Exploring Errors in Binary-Level CFG Recovery

The control-flow graph (CFG) is a graphical representation of the program and holds information that is critical to the correct application of many other program analysis, performance optimization, and software security algorithms and techniques. While CFG generation is an ordinary task for source-level tools, like the compiler, the loss of high-level program information makes accurate CFG recovery a challenging issue for binary-level software reverse engineering (SRE) tools. Earlier research has shown that while advanced SRE tools can precisely reconstruct most of the CFG for the programs, important gaps and inaccuracies remain that may hamper critical tasks, from vulnerability and malicious code detection to adequately securing software binaries.

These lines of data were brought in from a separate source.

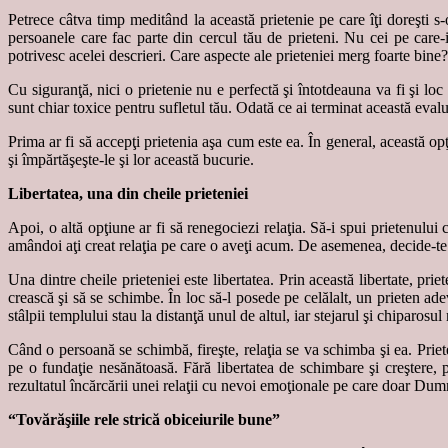
Petrece câtva timp meditând la această prietenie pe care îţi doreşti s
persoanele care fac parte din cercul tău de prieteni. Nu cei pe care-
potrivesc acelei descrieri. Care aspecte ale prieteniei merg foarte bine
Cu siguranţă, nici o prietenie nu e perfectă şi întotdeauna va fi şi lo
sunt chiar toxice pentru sufletul tău. Odată ce ai terminat această evalua
Prima ar fi să accepţi prietenia aşa cum este ea. În general, această op
şi împărtăşeşte-le şi lor această bucurie.
Libertatea, una din cheile prieteniei
Apoi, o altă opţiune ar fi să renegociezi relaţia. Să-i spui prietenului
amândoi aţi creat relaţia pe care o aveţi acum. De asemenea, decide-te 
Una dintre cheile prieteniei este libertatea. Prin această libertate, pri
crească şi să se schimbe. În loc să-l posede pe celălalt, un prieten a
stâlpii templului stau la distanţă unul de altul, iar stejarul şi chiparosu
Când o persoană se schimbă, fireşte, relaţia se va schimba şi ea. Priete
pe o fundaţie nesănătoasă. Fără libertatea de schimbare şi creştere, pr
rezultatul încărcării unei relaţii cu nevoi emoţionale pe care doar Dum
“Tovărăşiile rele strică obiceiurile bune”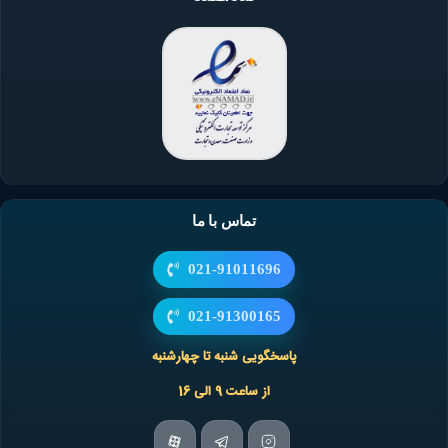
تماس با ما
021-91011696
021-91300165
پاسخگویی شنبه تا چهارشنبه
از ساعت 9 الی 16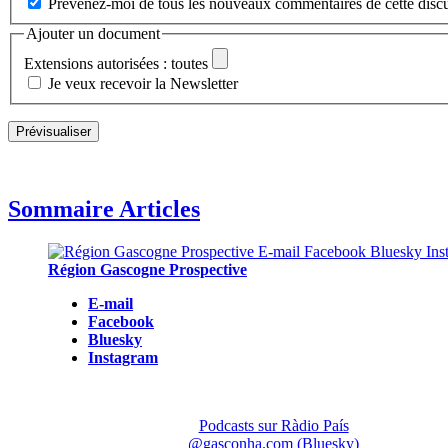
Prévenez-moi de tous les nouveaux commentaires de cette discu
Ajouter un document
Extensions autorisées : toutes
Je veux recevoir la Newsletter
Sommaire Articles
Région Gascogne Prospective
E-mail
Facebook
Bluesky
Instagram
Podcasts sur Ràdio País
@gasconha.com (Bluesky)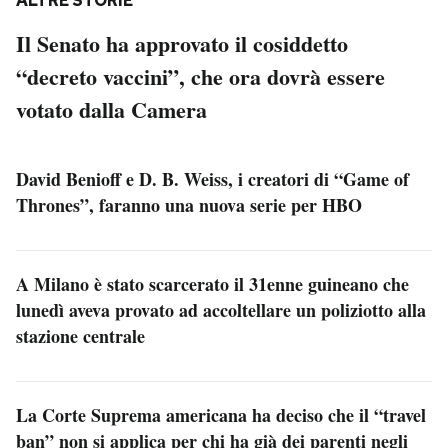
ALTRE STORIE
Il Senato ha approvato il cosiddetto
“decreto vaccini”, che ora dovrà essere
votato dalla Camera
David Benioff e D. B. Weiss, i creatori di “Game of
Thrones”, faranno una nuova serie per HBO
A Milano è stato scarcerato il 31enne guineano che
lunedì aveva provato ad accoltellare un poliziotto alla
stazione centrale
La Corte Suprema americana ha deciso che il “travel
ban” non si applica per chi ha già dei parenti negli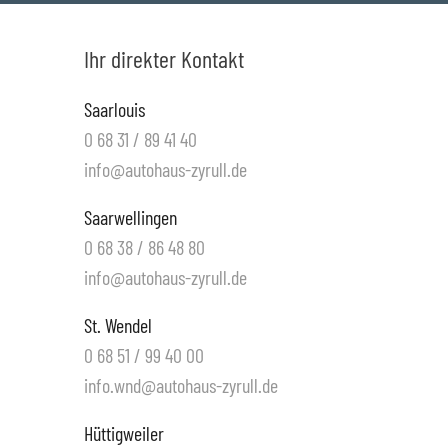
Ihr direkter Kontakt
Saarlouis
0 68 31 / 89 41 40
info@autohaus-zyrull.de
Saarwellingen
0 68 38 / 86 48 80
info@autohaus-zyrull.de
St. Wendel
0 68 51 / 99 40 00
info.wnd@autohaus-zyrull.de
Hüttigweiler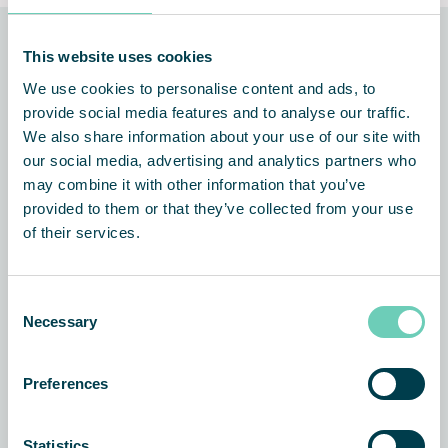
This website uses cookies
Tekniken bakom lösningen
We use cookies to personalise content and ads, to
provide social media features and to analyse our traffic.
We also share information about your use of our site with
our social media, advertising and analytics partners who
may combine it with other information that you’ve
provided to them or that they’ve collected from your use
of their services.
Consent
Necessary
Selection
Preferences
Statistics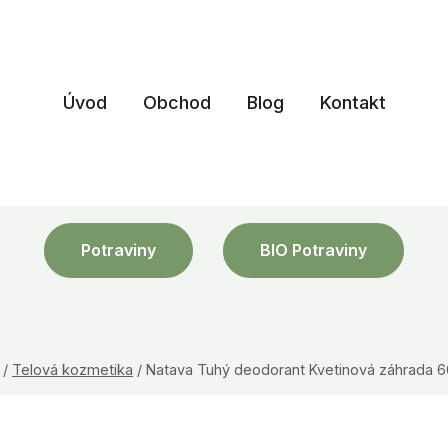
Úvod
Obchod
Blog
Kontakt
Potraviny
BIO Potraviny
/
Telová kozmetika
/
Natava Tuhý deodorant Kvetinová záhrada 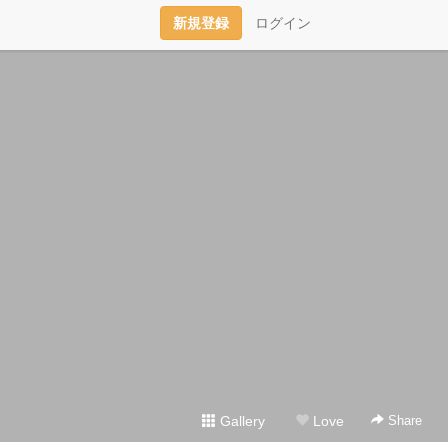
新規登録
ログイン
Gallery
Love
Share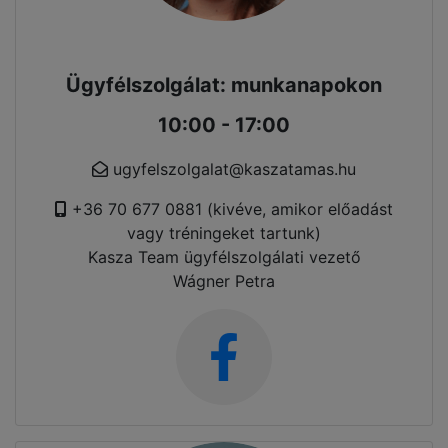
Ügyfélszolgálat: munkanapokon
10:00 - 17:00
ugyfelszolgalat@kaszatamas.hu
+36 70 677 0881 (kivéve, amikor előadást
vagy tréningeket tartunk)
Kasza Team ügyfélszolgálati vezető
Wágner Petra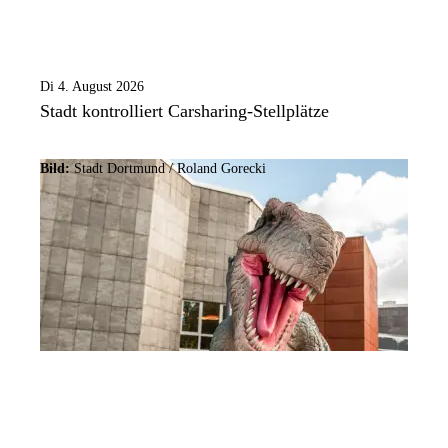
Di 4. August 2026
Stadt kontrolliert Carsharing-Stellplätze
Bild:
Stadt Dortmund / Roland Gorecki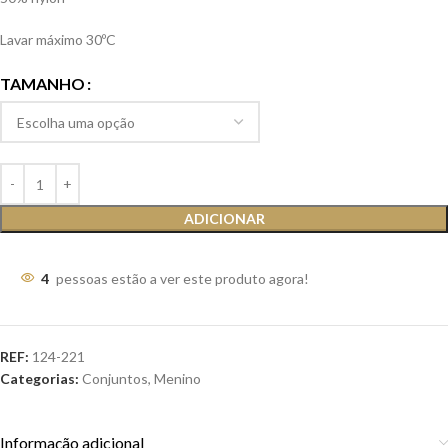
Lavar máximo 30ºC
TAMANHO
ADICIONAR
4
pessoas estão a ver este produto agora!
REF:
124-221
Categorias:
Conjuntos
,
Menino
Informação adicional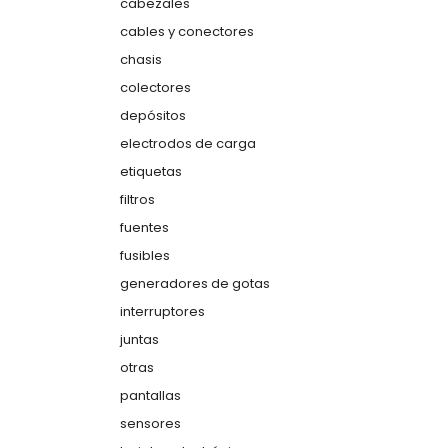
cabezales
cables y conectores
chasis
colectores
depósitos
electrodos de carga
etiquetas
filtros
fuentes
fusibles
generadores de gotas
interruptores
juntas
otras
pantallas
sensores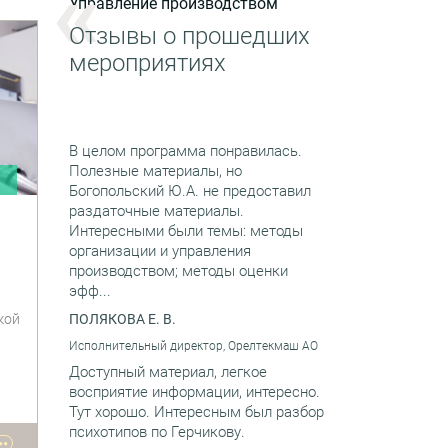
Управление производством
Отзывы о прошедших
мероприятиях
В целом программа понравилась.
Полезные материалы, но
и
Богопольский Ю.А. не предоставил
раздаточные материалы.
Интересными были темы: методы
организации и управления
производством; методы оценки
эфф...
кой
ПОЛЯКОВА Е. В.
Исполнительный директор, Орелтекмаш АО
Доступный материал, легкое
восприятие информации, интересно.
Тут хорошо. Интересным был разбор
я
психотипов по Герчикову.
••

In this paper, we study three reverse engineering tools - angr, radare2 and Ghidra and perform an in-depth analysis of control-flow graphs generated by these tools. We develop a unique methodology using manual analysis and automated scripting to understand and categorize the CFG errors over a large benchmark set. Of the several interesting observations revealed by this work, one that is particularly unexpected is that most errors in the reconstructed CFGs appear to not be intrinsic limitations of the binary-level algorithms, as currently believed, and may be simply eliminated by more robust implementations. We expect our work to lead to more accurate CFG reconstruction in SRE tools and improved precision for other algorithms that employ CFGs.